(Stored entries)
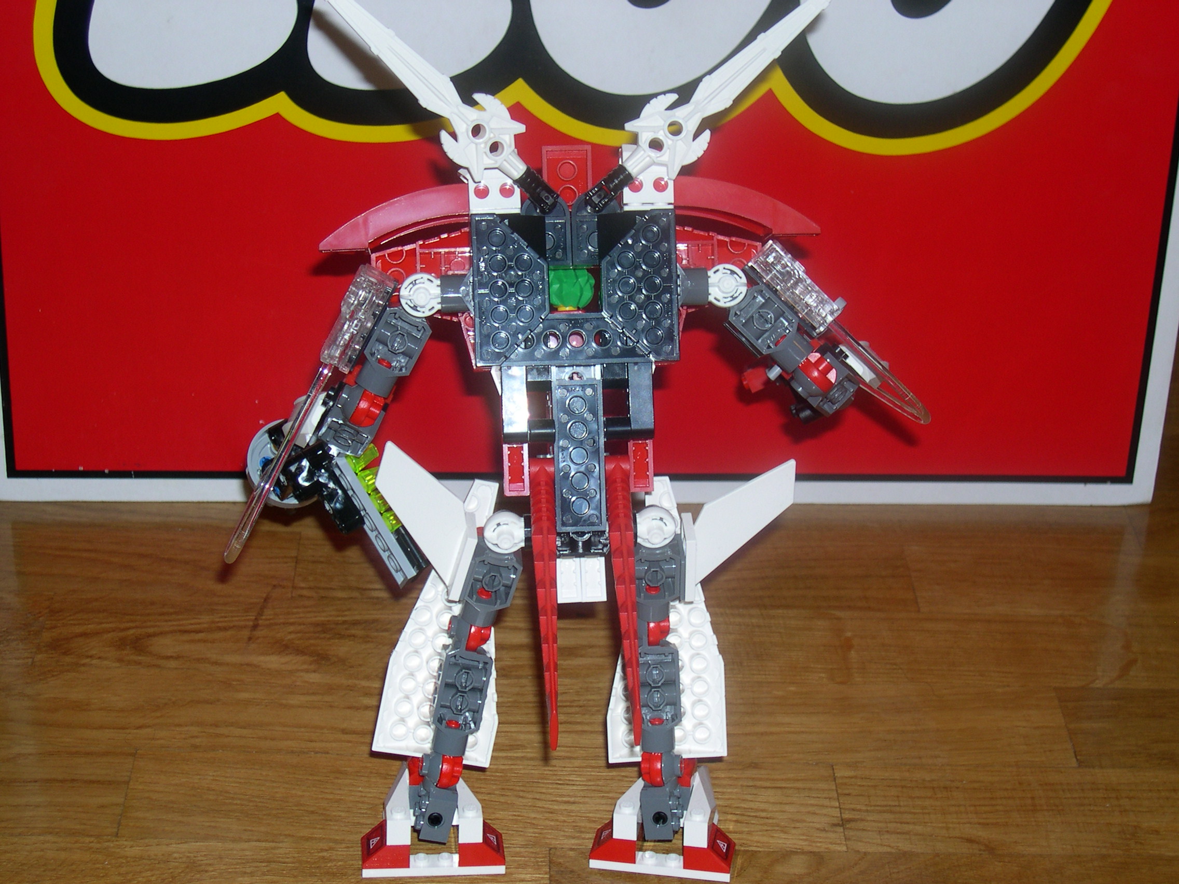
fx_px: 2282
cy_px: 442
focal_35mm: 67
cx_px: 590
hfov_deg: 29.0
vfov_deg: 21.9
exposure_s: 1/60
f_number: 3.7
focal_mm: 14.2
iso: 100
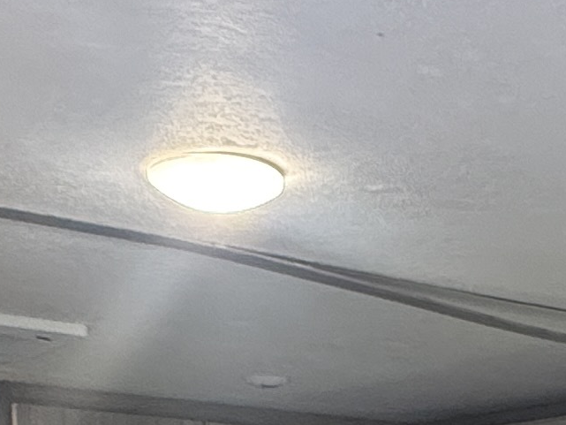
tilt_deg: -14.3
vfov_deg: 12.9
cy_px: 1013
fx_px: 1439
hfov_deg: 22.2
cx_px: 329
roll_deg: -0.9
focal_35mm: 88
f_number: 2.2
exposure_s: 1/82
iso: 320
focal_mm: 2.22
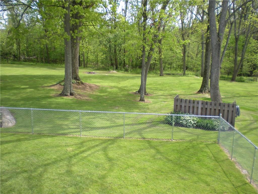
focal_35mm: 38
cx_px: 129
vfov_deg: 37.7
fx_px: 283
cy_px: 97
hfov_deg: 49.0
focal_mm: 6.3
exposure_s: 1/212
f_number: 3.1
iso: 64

▸ **TASK REQUIREMENTS**
Print all the lines above again exactly, without any pictures.

▸ **TASK SOLUTION**
fx_px: 2282
cy_px: 442
focal_35mm: 67
cx_px: 590
hfov_deg: 29.0
vfov_deg: 21.9
exposure_s: 1/60
f_number: 3.7
focal_mm: 14.2
iso: 100
tilt_deg: -14.3
vfov_deg: 12.9
cy_px: 1013
fx_px: 1439
hfov_deg: 22.2
cx_px: 329
roll_deg: -0.9
focal_35mm: 88
f_number: 2.2
exposure_s: 1/82
iso: 320
focal_mm: 2.22
focal_35mm: 38
cx_px: 129
vfov_deg: 37.7
fx_px: 283
cy_px: 97
hfov_deg: 49.0
focal_mm: 6.3
exposure_s: 1/212
f_number: 3.1
iso: 64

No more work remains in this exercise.